Most people rush to get to work. This means they have little time for breakfast. What breakfast is eaten is often ‘on the go’ or whatever they can consume in the five minutes they allocate to feeding. Then at work, they work hard often taking little time for lunch. The result is that by evening, they are hungry and also tired. The upshot of this situation is a reluctance to spend time cooking healthy foods, and a reliance on convenience alternatives.
Meal Timing For Weight Loss
Scientists have compared the effects of meal timing on weight loss. Generally the results show that those who eat most of their calories early in the day lose more weight than those who eat the majority of their calories in the evening. The old saying ‘eat like a king at breakfast, like a prince at lunch and like a pauper at dinner’ therefore rings true nutritionally. Feeding habits therefore contribute significantly to weight gain and body composition changes.

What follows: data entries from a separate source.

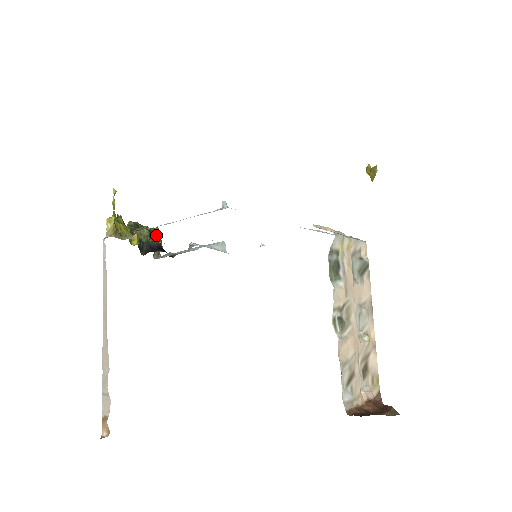
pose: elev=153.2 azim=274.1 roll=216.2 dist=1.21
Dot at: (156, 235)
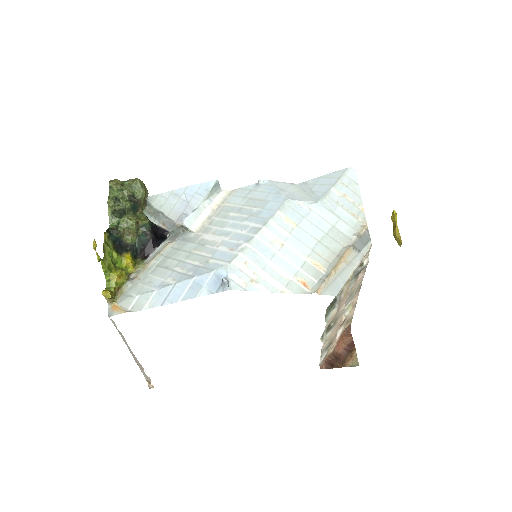
Dot at: (140, 198)
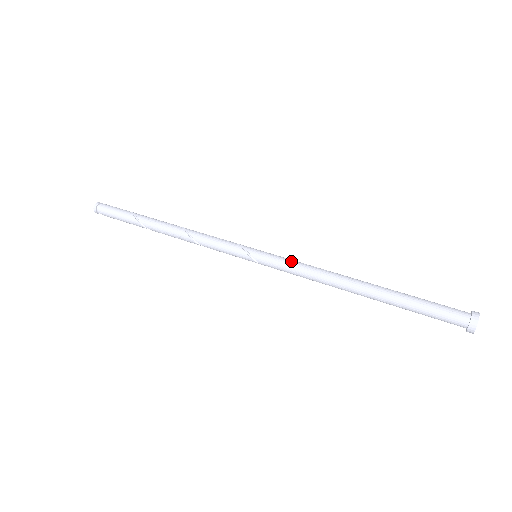
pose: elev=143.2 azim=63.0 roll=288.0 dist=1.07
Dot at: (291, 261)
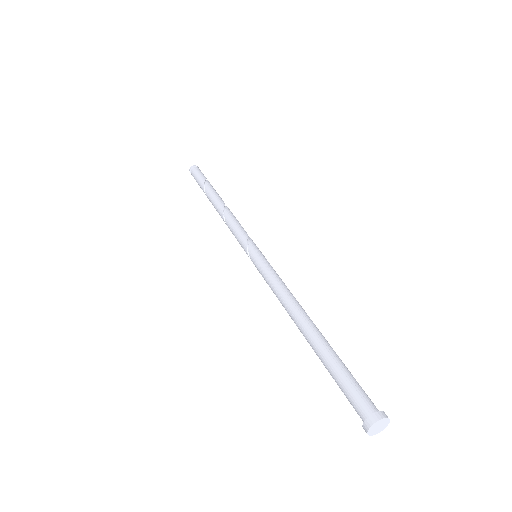
Dot at: (270, 274)
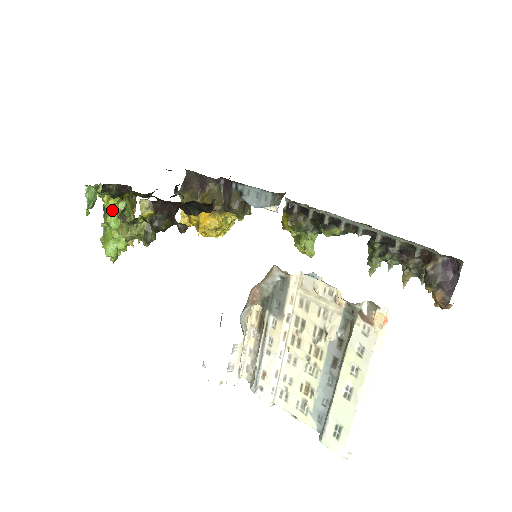
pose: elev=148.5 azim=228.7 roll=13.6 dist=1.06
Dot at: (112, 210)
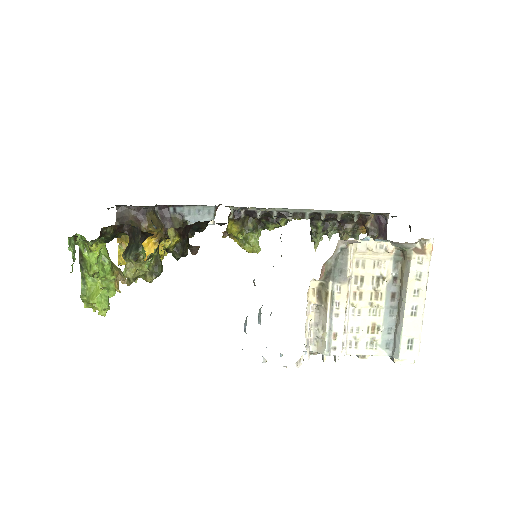
Dot at: (97, 258)
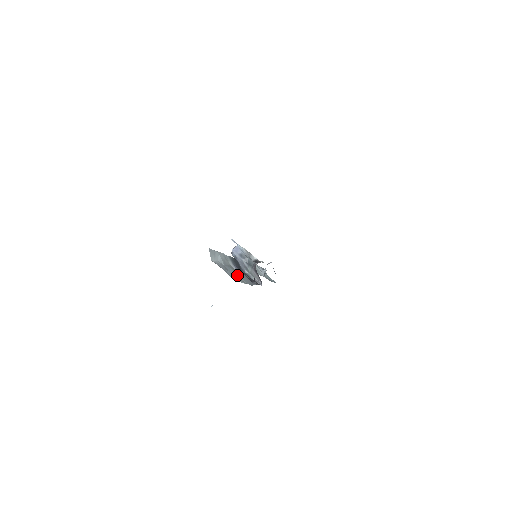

Another consideration for poor meal timing is the increased risk of snacking. Those who skip breakfast and lunch are more prone to snack throughout the day. The presence of vending machines and the proximity of fast food outlets often means these snack are unhealthy alternatives that are either high in sugar or salt or both. Snacking throughout the day in such a way is not uncommon in the modern Western office environment.
Don’t Get Hungry
Remember that the number one rule of weight loss is to not get hungry under any circumstances. Missing breakfast is a surefire way to make yourself hungry by midday and ensure a handsome intake of fattening sugar laden snack. Eating a breakfast containing healthy high quality foods such as oats, eggs and whole grain toast is therefore pivotal to maintaining correct blood sugar levels which will prevent snacking.
Let’s face it, buying healthy snacks is hard these days. Most shops sell convenience foods that is high in sugar and salt and low in protein and micronutrients. Therefore if you need to eat at work, it is best to make your own food and take it with you. Being prepared nutritionally is one of the best ways to prevent hunger pangs that could lead to cravings for sugary snacks. Nuts, eggs, fruit, whey protein, milk and cheese make excellent snacks to prevent such a scenario.